### Records to process ###

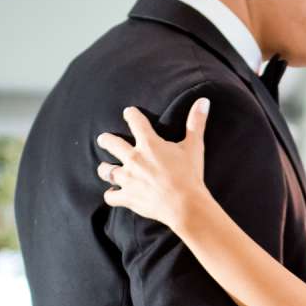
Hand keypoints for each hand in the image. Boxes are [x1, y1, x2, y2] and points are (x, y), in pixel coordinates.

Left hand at [98, 98, 209, 232]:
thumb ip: (196, 123)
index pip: (135, 122)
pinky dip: (111, 195)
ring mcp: (128, 179)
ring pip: (106, 171)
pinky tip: (113, 193)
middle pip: (111, 144)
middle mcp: (133, 159)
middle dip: (105, 140)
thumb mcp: (195, 147)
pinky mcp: (128, 197)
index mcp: (149, 144)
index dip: (131, 115)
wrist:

###

> _Directions_
Repeat, word for word and with no pictures, only the lines running from the beginning of the data to the line that contains "middle mcp: (133, 159)".

> _Completed task_
Hand keypoints for each hand in the image. Boxes are [x1, y1, x2, y2] and points are (x, y), in pixel coordinates.

Left hand at [98, 98, 209, 232]:
thumb ip: (196, 123)
index pip: (135, 122)
pinky dip: (111, 195)
ring mcp: (128, 179)
ring pip: (106, 171)
pinky tip: (113, 193)
middle pip: (111, 144)
middle mcp: (133, 159)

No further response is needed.